Scientists rethink health effects of ash

SEATTLE – When Mount St. Helen erupted in 1980, it created a living laboratory for scientists – notably specialists in volcanoes, affected forests, river systems, wildlife – and human health.

But health experts “looked in the wrong place. We basically missed the boat,” Dr. Dorsett Smith said Wednesday during a discussion of volcano health effects at the 70th annual international scientific assembly of the American College of Chest Physicians in Seattle.

Smith is a clinical professor at the University of Washington and an expert on acute inhalation injuries.

Health experts reasoned that the greatest impact from the eruption’s 12-mile-high column of smoke and ash would be in areas closest to the mountain to the east, where winds carried visible ash deposits.

But the nearby deposits involved larger, heavier materials – not the finer particles that could cause breathing problems. Scientists were surprised at the minimal health impacts – but they might have found more if they’d focused the effort farther away, Smith said.

“We didn’t know much about air pollution at the time,” he said.

Concentrations and particle size vary because of wind conditions and distance.

“The higher the cloud and the larger the volume of ash, the longer it lasts and the farther it goes,” Smith said. “It’s that simple.”

Still, researchers here and elsewhere have found that healthy people and other mammals bounce back quickly from ash-related breathing problems.

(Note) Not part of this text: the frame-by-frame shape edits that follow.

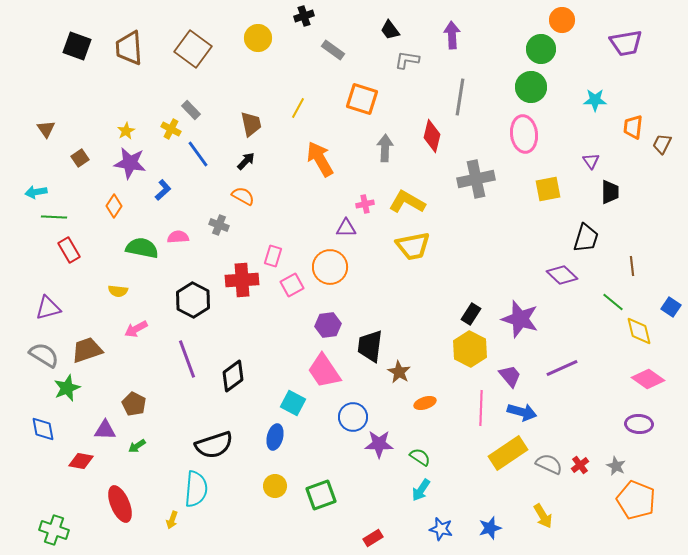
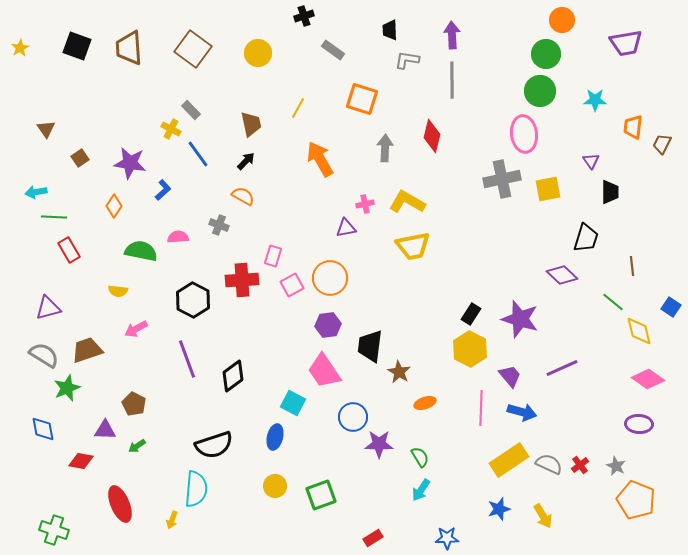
black trapezoid at (390, 30): rotated 35 degrees clockwise
yellow circle at (258, 38): moved 15 px down
green circle at (541, 49): moved 5 px right, 5 px down
green circle at (531, 87): moved 9 px right, 4 px down
gray line at (460, 97): moved 8 px left, 17 px up; rotated 9 degrees counterclockwise
yellow star at (126, 131): moved 106 px left, 83 px up
gray cross at (476, 179): moved 26 px right
purple triangle at (346, 228): rotated 10 degrees counterclockwise
green semicircle at (142, 248): moved 1 px left, 3 px down
orange circle at (330, 267): moved 11 px down
yellow rectangle at (508, 453): moved 1 px right, 7 px down
green semicircle at (420, 457): rotated 25 degrees clockwise
blue star at (490, 528): moved 9 px right, 19 px up
blue star at (441, 529): moved 6 px right, 9 px down; rotated 15 degrees counterclockwise
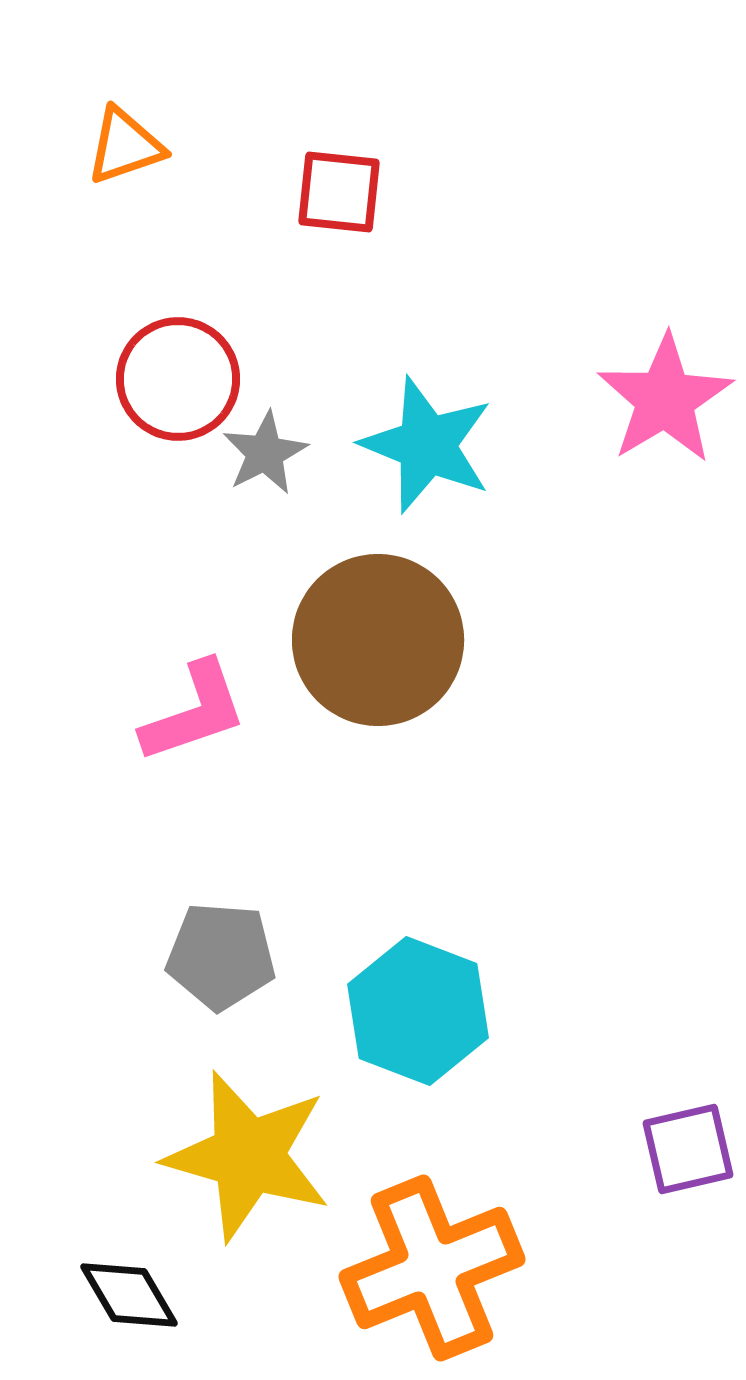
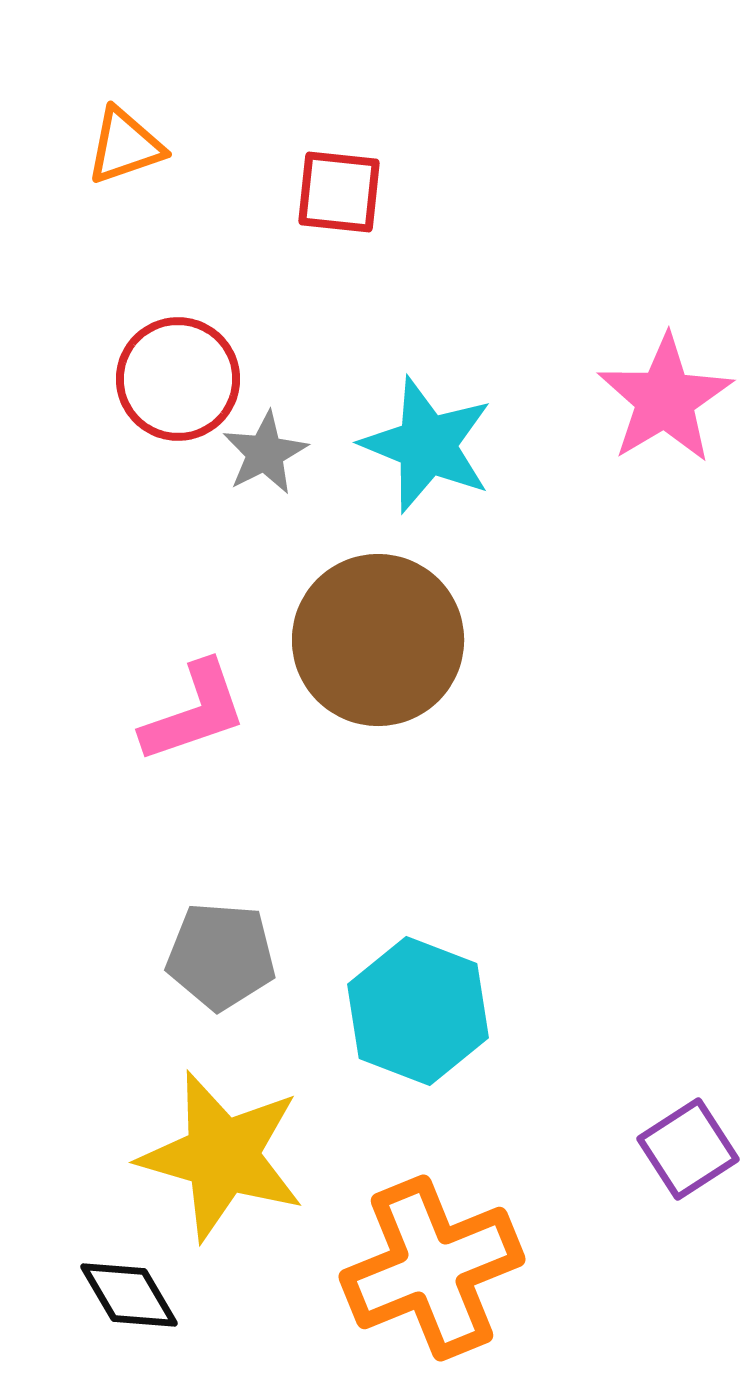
purple square: rotated 20 degrees counterclockwise
yellow star: moved 26 px left
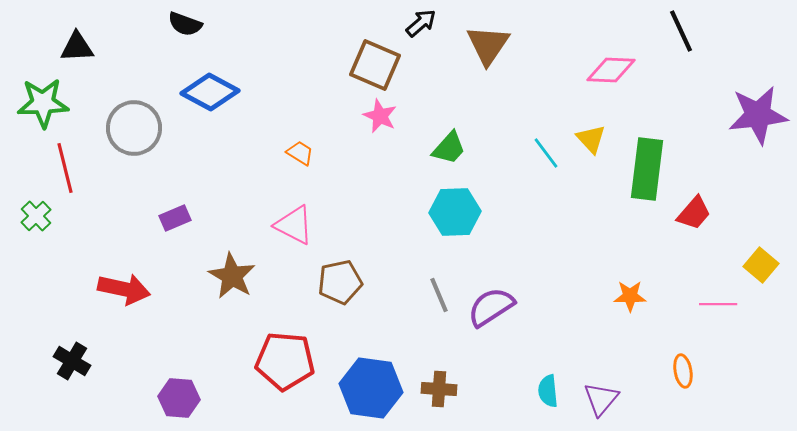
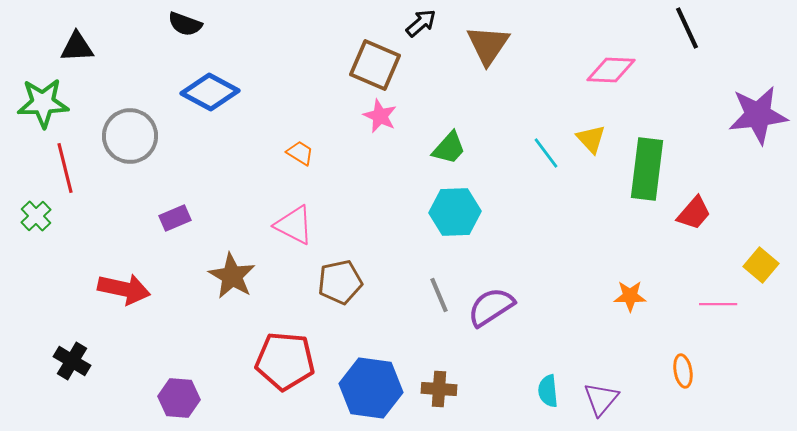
black line: moved 6 px right, 3 px up
gray circle: moved 4 px left, 8 px down
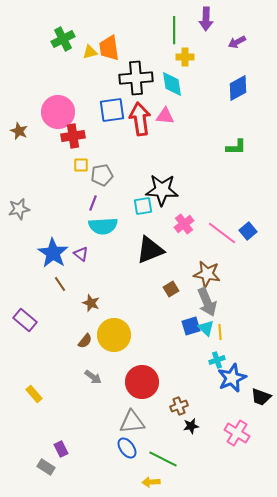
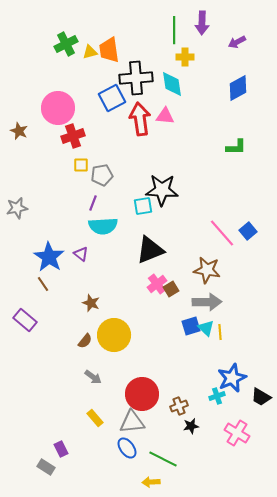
purple arrow at (206, 19): moved 4 px left, 4 px down
green cross at (63, 39): moved 3 px right, 5 px down
orange trapezoid at (109, 48): moved 2 px down
blue square at (112, 110): moved 12 px up; rotated 20 degrees counterclockwise
pink circle at (58, 112): moved 4 px up
red cross at (73, 136): rotated 10 degrees counterclockwise
gray star at (19, 209): moved 2 px left, 1 px up
pink cross at (184, 224): moved 27 px left, 60 px down
pink line at (222, 233): rotated 12 degrees clockwise
blue star at (53, 253): moved 4 px left, 4 px down
brown star at (207, 274): moved 4 px up
brown line at (60, 284): moved 17 px left
gray arrow at (207, 302): rotated 68 degrees counterclockwise
cyan cross at (217, 360): moved 36 px down
red circle at (142, 382): moved 12 px down
yellow rectangle at (34, 394): moved 61 px right, 24 px down
black trapezoid at (261, 397): rotated 10 degrees clockwise
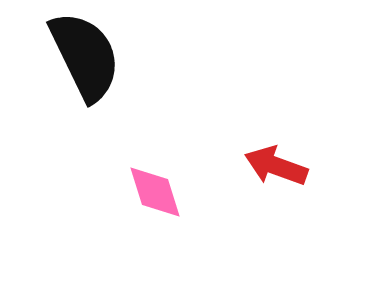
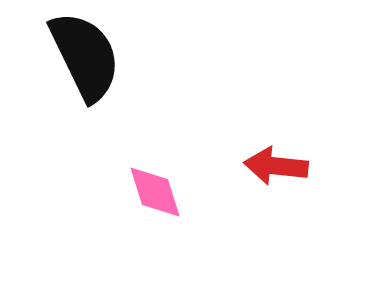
red arrow: rotated 14 degrees counterclockwise
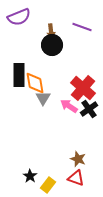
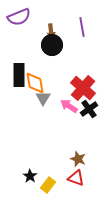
purple line: rotated 60 degrees clockwise
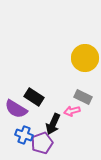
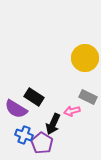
gray rectangle: moved 5 px right
purple pentagon: rotated 20 degrees counterclockwise
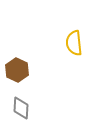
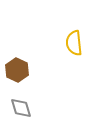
gray diamond: rotated 20 degrees counterclockwise
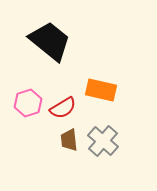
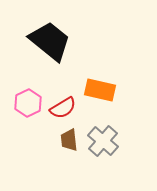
orange rectangle: moved 1 px left
pink hexagon: rotated 8 degrees counterclockwise
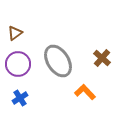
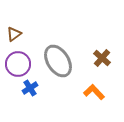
brown triangle: moved 1 px left, 1 px down
orange L-shape: moved 9 px right
blue cross: moved 10 px right, 10 px up
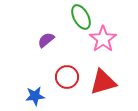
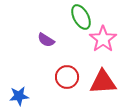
purple semicircle: rotated 108 degrees counterclockwise
red triangle: rotated 12 degrees clockwise
blue star: moved 16 px left
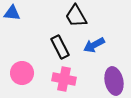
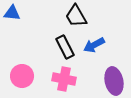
black rectangle: moved 5 px right
pink circle: moved 3 px down
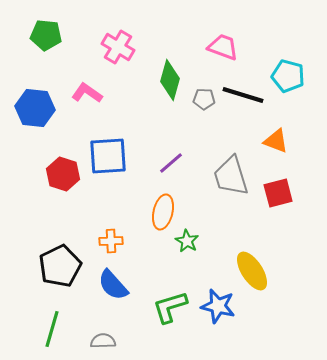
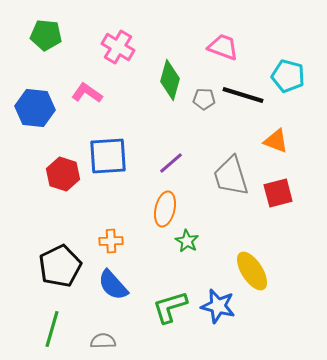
orange ellipse: moved 2 px right, 3 px up
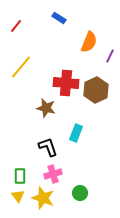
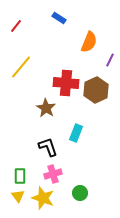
purple line: moved 4 px down
brown star: rotated 18 degrees clockwise
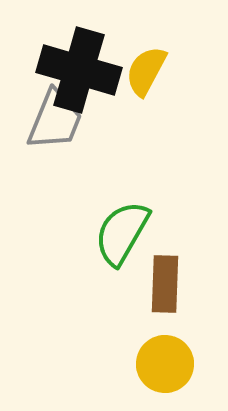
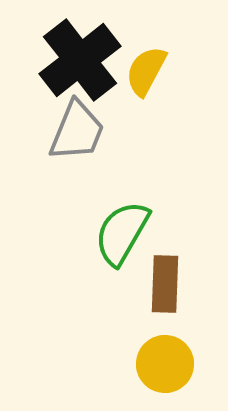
black cross: moved 1 px right, 10 px up; rotated 36 degrees clockwise
gray trapezoid: moved 22 px right, 11 px down
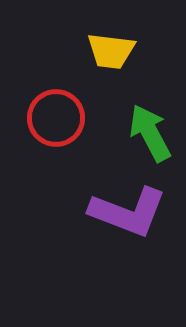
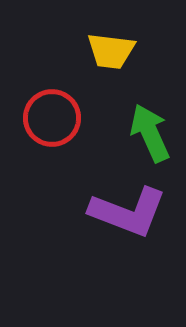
red circle: moved 4 px left
green arrow: rotated 4 degrees clockwise
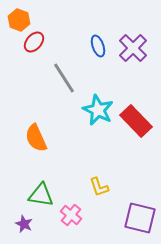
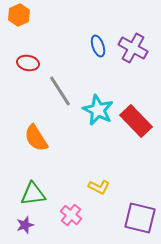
orange hexagon: moved 5 px up; rotated 15 degrees clockwise
red ellipse: moved 6 px left, 21 px down; rotated 60 degrees clockwise
purple cross: rotated 16 degrees counterclockwise
gray line: moved 4 px left, 13 px down
orange semicircle: rotated 8 degrees counterclockwise
yellow L-shape: rotated 45 degrees counterclockwise
green triangle: moved 8 px left, 1 px up; rotated 16 degrees counterclockwise
purple star: moved 1 px right, 1 px down; rotated 30 degrees clockwise
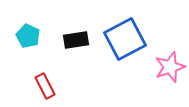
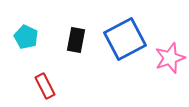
cyan pentagon: moved 2 px left, 1 px down
black rectangle: rotated 70 degrees counterclockwise
pink star: moved 9 px up
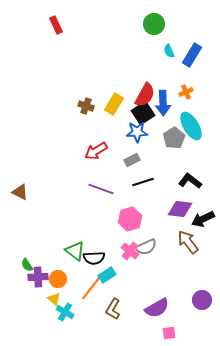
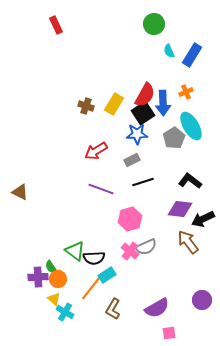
blue star: moved 2 px down
green semicircle: moved 24 px right, 2 px down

In Washington state, the effects of the May 18, 1980, eruption were “rather minimal considering the huge amount of ash,” Smith said. A four-year study of 712 loggers found coughing and phlegm problems declined over the first year and were gone by the end of the study.

“It’s very similar to what we see following 9-11,” he said, noting the terrorist attacks on the World Trade Center left a lingering dust cloud over New York City for weeks.

Over time, rain settled the dust, acids degenerated, sharp-edged particles were smoothed out – and people at risk stayed indoors.